Tania Tagle : Le deuil est impossible dans un système comme celui actuel.

« Le deuil , c'est comme avoir un trou dans le cœur . On a l'impression d'être sur le point de mourir , mais on ne meurt pas », confie son fils de neuf ans à l'écrivaine mexicaine Tania Tagle à propos du suicide de son père. L'auteure demande : « Où placer ces émotions dans un système qui nous force à aller mieux ? »
« Je pense que cela est lié au système dans lequel nous vivons ; il ne permet pas de gérer la perte . Le lendemain, il faut préparer le petit-déjeuner et travailler.
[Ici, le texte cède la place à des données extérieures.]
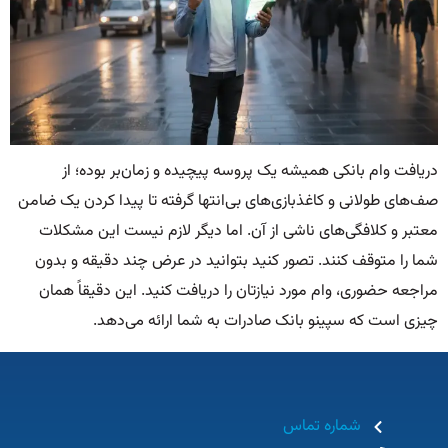
دریافت وام بانکی همیشه یک پروسه پیچیده و زمان‌بر بوده؛ از
صف‌های طولانی و کاغذبازی‌های بی‌انتها گرفته تا پیدا کردن یک ضامن
معتبر و کلافگی‌های ناشی از آن. اما دیگر لازم نیست این مشکلات
شما را متوقف کنند. تصور کنید بتوانید در عرض چند دقیقه و بدون
مراجعه حضوری، وام مورد نیازتان را دریافت کنید. این دقیقاً همان
چیزی است که سپینو بانک صادرات به شما ارائه می‌دهد.
شماره تماس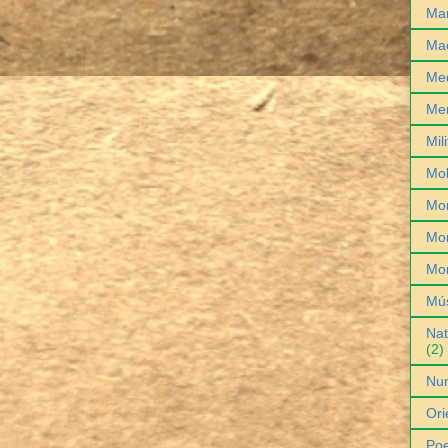
Man
Ma
Med
Me
Mil
Mob
Mo
Mon
Mo
Mú
Nat
(2)
Nu
Ori
Poe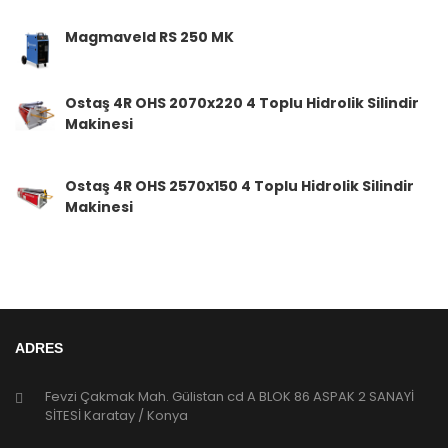
Magmaveld RS 250 MK
Ostaş 4R OHS 2070x220 4 Toplu Hidrolik Silindir
Makinesi
Ostaş 4R OHS 2570x150 4 Toplu Hidrolik Silindir
Makinesi
ADRES
Fevzi Çakmak Mah. Gülistan cd A BLOK 86 ASPAK 2 SANAYİ
SİTESİ Karatay / Konya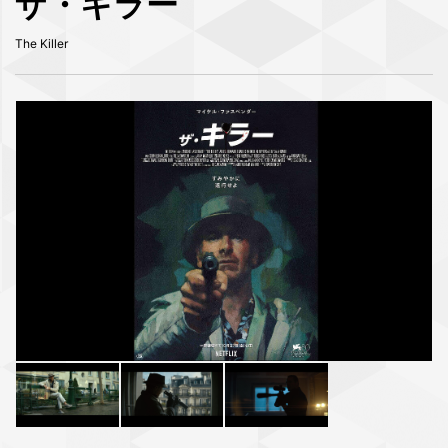
ザ・キラー
The Killer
Dans notre société contemporaine, le deuil n'a pas sa place : il nous force à aller bien, mais ce n'est pas le cas, car nous ressentons tellement de choses que nous devons refouler », explique à EFE l'essayiste, qui puise habituellement dans l'espace de ses expériences pour créer de la littérature.
Cet espace sans culpabilité face à l'éruption de colère, de nostalgie et de tristesse entourant le deuil existe dans les pages de « Faucet » , le dernier livre de Tagle né de son « besoin » de trouver un endroit où déposer ses émotions liées au deuil et aussi de compiler les souvenirs de son fils, marqués par le suicide d'un poète qui était à la fois père et partenaire.
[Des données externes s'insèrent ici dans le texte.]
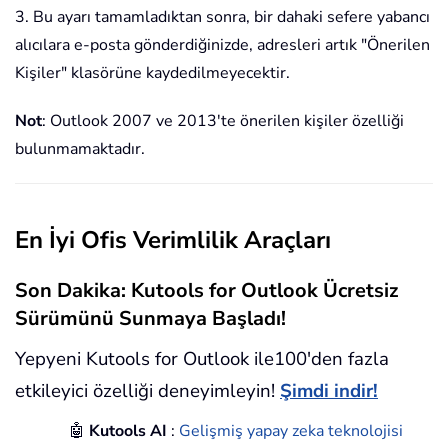
3. Bu ayarı tamamladıktan sonra, bir dahaki sefere yabancı
alıcılara e-posta gönderdiğinizde, adresleri artık "Önerilen
Kişiler" klasörüne kaydedilmeyecektir.
Not
: Outlook 2007 ve 2013'te önerilen kişiler özelliği
bulunmamaktadır.
En İyi Ofis Verimlilik Araçları
Son Dakika: Kutools for Outlook Ücretsiz
Sürümünü Sunmaya Başladı!
Yepyeni Kutools for Outlook ile100'den fazla
etkileyici özelliği deneyimleyin!
Şimdi indir!
🤖
Kutools AI
:
Gelişmiş yapay zeka teknolojisi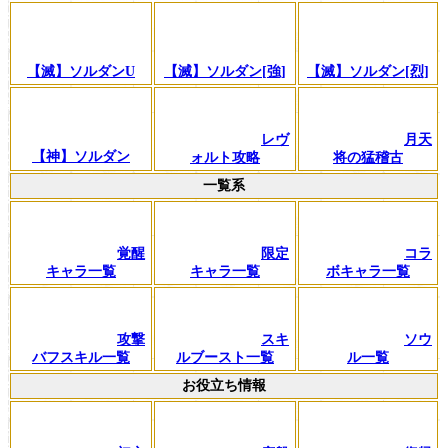
【滅】ソルダンU
【滅】ソルダン[強]
【滅】ソルダン[烈]
レヴ
月天
【神】ソルダン
ォルト攻略
将の猛稽古
一覧系
覚醒
限定
コラ
キャラ一覧
キャラ一覧
ボキャラ一覧
攻撃
スキ
ソウ
バフスキル一覧
ルブースト一覧
ル一覧
お役立ち情報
Tagle nomme le trou dans le cœur de son fils avec le mot « fauce » - qui au pluriel, « fauces », désigne le museau des bêtes, du palais au cou - un « seuil qui n'est ni la bouche ni l'estomac, mais qui est un endroit où l'on peut rester » à moitié étouffé.
En franchissant ce seuil , il raconte qu'il a trouvé de nombreux livres qui cherchent à semer la culpabilité et la moralité sur les émotions qui entourent le deuil , comme la colère.
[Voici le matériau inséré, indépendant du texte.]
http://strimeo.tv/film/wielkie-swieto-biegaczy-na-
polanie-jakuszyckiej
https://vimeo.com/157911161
Elle reconnaît cependant avoir trouvé refuge dans les textes de Piedad Bonnett , Chantal Maillard et Esther Salignson , trois femmes qui ont perdu leurs enfants par suicide.
« Pourquoi me suis-je identifiée comme mère et non comme partenaire ? » demande Tagle, 39 ans . Elle explique que cette femme entretient une relation de « soignante » avec le suicide, car, se souvient-elle, « je me sentais davantage comme une soignante , et nous n'étions plus un couple . »
Pour la responsable culturelle, ce problème réside dans le fait que le monde traverse une « crise de santé mentale », et ce sont les femmes qui ont décidé de ne pas la normaliser .
« Les couples, les mères, les sœurs et les amis prennent soin de la santé mentale des hommes, c'est vrai. Pas seulement de leur santé mentale, mais aussi de leur santé physique . Dans ma famille, les hommes ne vont pas chez le médecin sans leur femme ou leur fille. Et c'est pareil pour la thérapie ou tout autre soin ; c'est notre responsabilité », souligne-t-elle.
Concernant ce phénomène dans le domaine littéraire, il souligne qu'il existe un grand nombre d' auteurs masculins qui souffrent d'un problème de santé mentale , mais la société a décidé de les « idéaliser » et de les appeler « génies » pour leur « talent ou leur créativité ».
Tagle admet qu'on n'échappe jamais à la spirale du deuil ; c'est plutôt le temps qui étire les couloirs de ce labyrinthe , dans lequel on commence progressivement à marcher avec clarté.
- Comme le jour où il a avoué à son fils que son père s’était suicidé et que sa mort n’était pas un « accident ».